» **WHAT TO WORK ON**
Wherever a line below holds the word "linejoin", copy that line.

** Opening RECORDS SUPPLIED block **

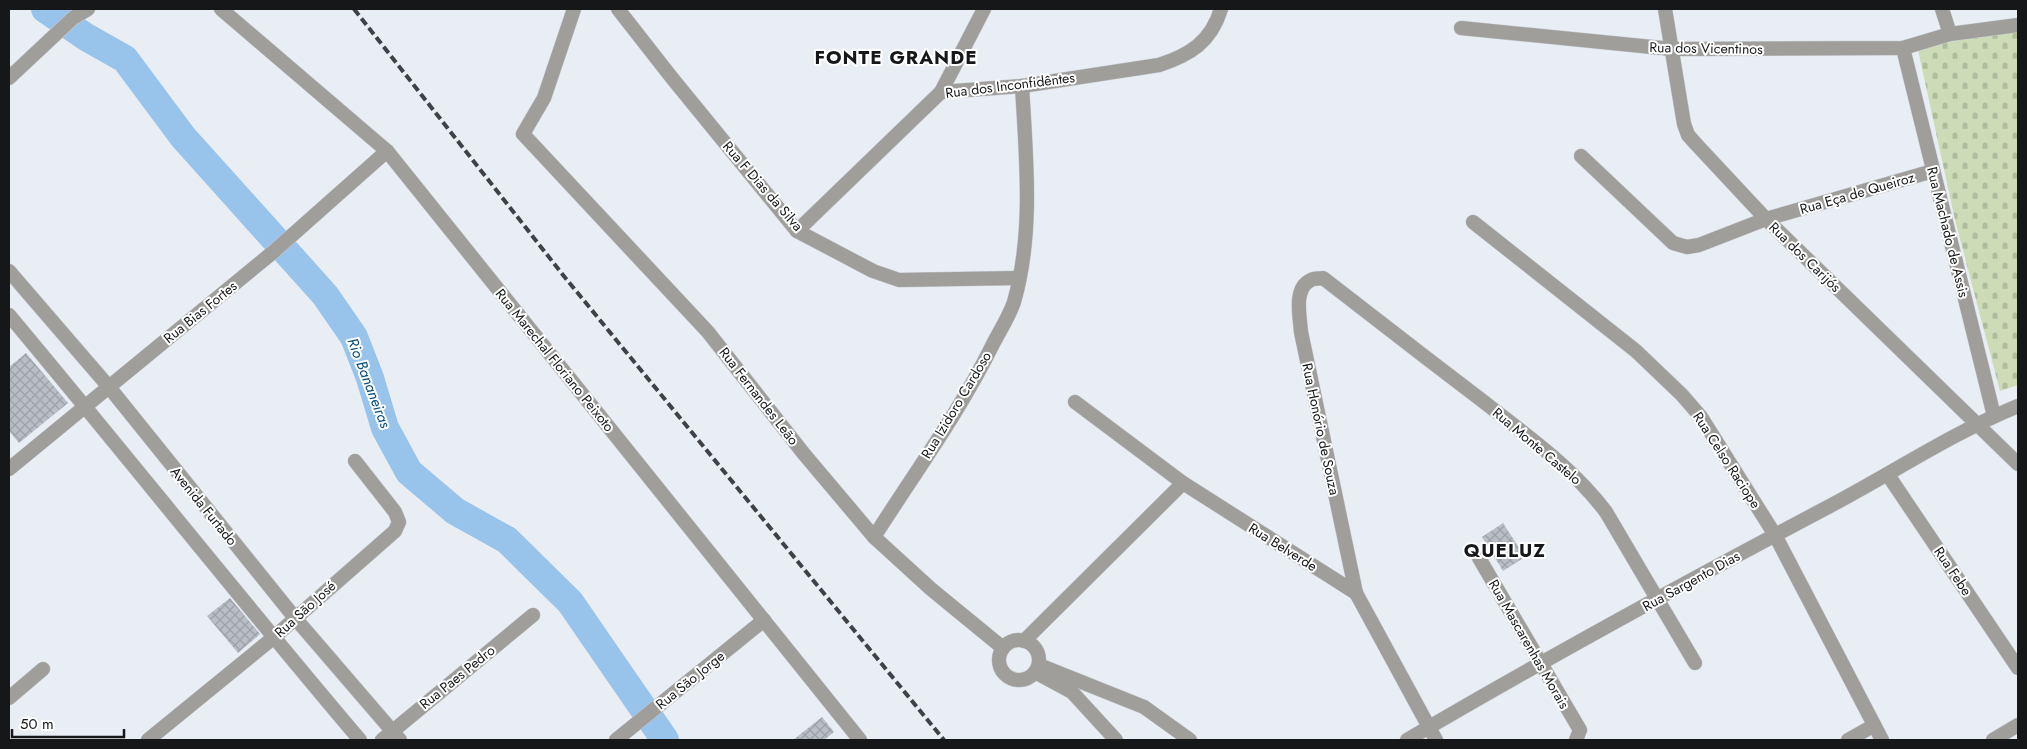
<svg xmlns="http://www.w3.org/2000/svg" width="2027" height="749" font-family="Jost,sans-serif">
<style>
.cemetery{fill:url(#cemetery-stones)}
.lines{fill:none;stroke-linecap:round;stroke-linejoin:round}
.river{stroke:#98c3ea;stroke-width:28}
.building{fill:url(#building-cross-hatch)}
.minor-casing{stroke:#c7ccd2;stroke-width:15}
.tertiary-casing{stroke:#c7ccd2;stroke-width:15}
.minor{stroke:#a09e9b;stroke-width:14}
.tertiary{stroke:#a09e9b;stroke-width:14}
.rail{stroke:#3f4144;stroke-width:4;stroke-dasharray:8 4;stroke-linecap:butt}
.labels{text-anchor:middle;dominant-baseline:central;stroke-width:4;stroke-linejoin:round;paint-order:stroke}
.street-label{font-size:14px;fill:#151719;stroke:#fff}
.water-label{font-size:15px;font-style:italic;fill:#044b7b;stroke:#fff}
.district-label{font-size:19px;font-weight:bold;letter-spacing:1px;fill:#151719;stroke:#fff}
</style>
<defs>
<pattern id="cemetery-stones" width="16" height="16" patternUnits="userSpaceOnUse" patternTransform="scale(1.25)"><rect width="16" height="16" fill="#cddcb7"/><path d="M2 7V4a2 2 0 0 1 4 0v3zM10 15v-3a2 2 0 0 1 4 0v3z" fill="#afbc9d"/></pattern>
<pattern id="building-cross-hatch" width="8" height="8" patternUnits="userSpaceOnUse" patternTransform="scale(1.25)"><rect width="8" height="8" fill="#b9bdc4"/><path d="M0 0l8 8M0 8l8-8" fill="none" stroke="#9ea2a8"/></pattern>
</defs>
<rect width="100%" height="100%" fill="#e9eef5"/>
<!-- cemetery -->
<path class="cemetery" d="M2018,28V385L2000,391L1955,220L1918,50L1994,31Z"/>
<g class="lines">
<!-- river -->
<path class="river" d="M45,9L86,37L125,59L183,137L325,295L354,337L370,378L385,428L409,472L455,511L507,540L570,602L665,740"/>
</g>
<!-- building -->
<g class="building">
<path d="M26,353L68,403L19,443L9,431V367Z"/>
<path d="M1503,523L1525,557L1503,571L1482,537Z"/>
<path d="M230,598L260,634L238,653L207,616Z"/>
<path d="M822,717L834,732L824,740H793Z"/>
</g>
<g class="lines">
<!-- minor casing -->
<g class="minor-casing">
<g id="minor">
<path d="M221,9L387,151L860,740"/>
<path d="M574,9L544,98L523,134L708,332L804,454L874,537L931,589L1003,648"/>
<path d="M618,9L672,78L797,231L873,271L899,280L1019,278"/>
<path d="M1665,9L1684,124L1688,135L1696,144L1766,219L2018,464"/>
<path d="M1942,9L1950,34"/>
<path d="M1461,28L1672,49L1903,48L1950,34L2018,25"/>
<path d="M1903,48L1994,416"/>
<path d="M9,78L73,18L88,9"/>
<path d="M941,92L984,9"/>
<path d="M1581,156L1673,243L1687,247L1699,245L1766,219L1933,171"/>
<path d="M1473,222L1636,351L1682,395L1701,417L1775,535L1882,740"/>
<path d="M797,231L941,92L1022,86L1159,65C1190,55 1211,42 1221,9"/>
<path d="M1075,402L1183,483L1356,593L1436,740"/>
<path d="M9,469L272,253L387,151"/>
<path d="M1888,475L2018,668"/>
<path d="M874,537C914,474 959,413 992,346C999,332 1009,317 1014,302C1034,232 1026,157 1022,86"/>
<path d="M1479,558L1580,730L1576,740"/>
<path d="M1356,593L1301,332C1300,317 1293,288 1311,280C1314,278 1320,279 1323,278C1377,320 1430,361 1484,402C1527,436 1573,468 1606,512L1695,663"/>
<circle cx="1019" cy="660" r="20"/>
<path d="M1024,641L1183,483"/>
<path d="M1039,665L1144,707L1190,740"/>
<path d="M1035,672L1072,692L1116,740"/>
<path d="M9,698L43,669"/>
<path d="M148,740L273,638L395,531L399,522L395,512L355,461"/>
<path d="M382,740L533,615"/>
<path d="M616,740L764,620"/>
<path d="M1407,740C1545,659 1686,582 1828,507C1891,474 1952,433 2018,406"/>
<path d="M1848,740L1873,726"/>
<path d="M1993,740L2018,725"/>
</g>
</g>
<!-- tertiary casing -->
<g class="tertiary-casing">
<g id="tertiary">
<path d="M9,271L109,387L295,618L400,740"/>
<path d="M9,315C127,456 241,600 360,740"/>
</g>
</g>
<!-- minor -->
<use href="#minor" class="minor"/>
<!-- tertiary -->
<use href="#tertiary" class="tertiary"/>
<!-- rail -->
<path class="rail" d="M354,9L563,275L944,740"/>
</g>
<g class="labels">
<!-- street labels -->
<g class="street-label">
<text transform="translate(1706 48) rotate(1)">Rua dos Vicentinos</text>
<text transform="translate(1010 85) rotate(-7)">Rua dos Inconfidêntes</text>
<text transform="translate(763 186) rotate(49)">Rua F Dias da Silva</text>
<text transform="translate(1857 193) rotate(-16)">Rua Eça de Queiroz</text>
<text transform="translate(1948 232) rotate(76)">Rua Machado de Assis</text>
<text transform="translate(1805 257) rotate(44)">Rua dos Carijós</text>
<text transform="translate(200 312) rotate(-39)">Rua Bias Fortes</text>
<text transform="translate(555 360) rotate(51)">Rua Marechal Floriano Peixoto</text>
<text transform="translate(759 396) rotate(52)">Rua Fernandes Leão</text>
<text transform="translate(956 405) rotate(-59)">Rua Izidoro Cardoso</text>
<text transform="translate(1321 429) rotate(78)">Rua Honório de Souza</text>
<text transform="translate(1537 446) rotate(40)">Rua Monte Castelo</text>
<text transform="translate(1727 460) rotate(57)">Rua Celso Raciope</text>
<text transform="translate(204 506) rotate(51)">Avenida Furtado</text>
<text transform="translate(1283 547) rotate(32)">Rua Belverde</text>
<text transform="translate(1953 571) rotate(56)">Rua Febe</text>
<text transform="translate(1691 581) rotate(-29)">Rua Sargento Dias</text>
<text transform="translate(305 609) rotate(-42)">Rua São José</text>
<text transform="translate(1529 644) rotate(60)">Rua Mascarenhas Morais</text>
<text transform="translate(457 677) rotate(-39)">Rua Paes Pedro</text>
<text transform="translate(690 680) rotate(-39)">Rua São Jorge</text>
</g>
<!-- water labels -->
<g class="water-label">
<text transform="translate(369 383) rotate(69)">Rio Bananeiras</text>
</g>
<!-- district labels -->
<g class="district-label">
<text x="896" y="57">FONTE GRANDE</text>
<text x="1505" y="550">QUELUZ</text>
</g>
</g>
<!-- border -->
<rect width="2027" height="749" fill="none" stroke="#151719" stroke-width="20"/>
<!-- scale -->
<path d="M12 729v8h112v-8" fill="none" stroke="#151719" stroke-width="2.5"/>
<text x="20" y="729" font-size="15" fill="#151719" stroke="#ffffff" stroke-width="4" paint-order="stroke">50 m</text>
</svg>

** Closing RECORDS SUPPLIED block **

» **SOLUTION TO THE PROBLEM**
.lines{fill:none;stroke-linecap:round;stroke-linejoin:round}
.labels{text-anchor:middle;dominant-baseline:central;stroke-width:4;stroke-linejoin:round;paint-order:stroke}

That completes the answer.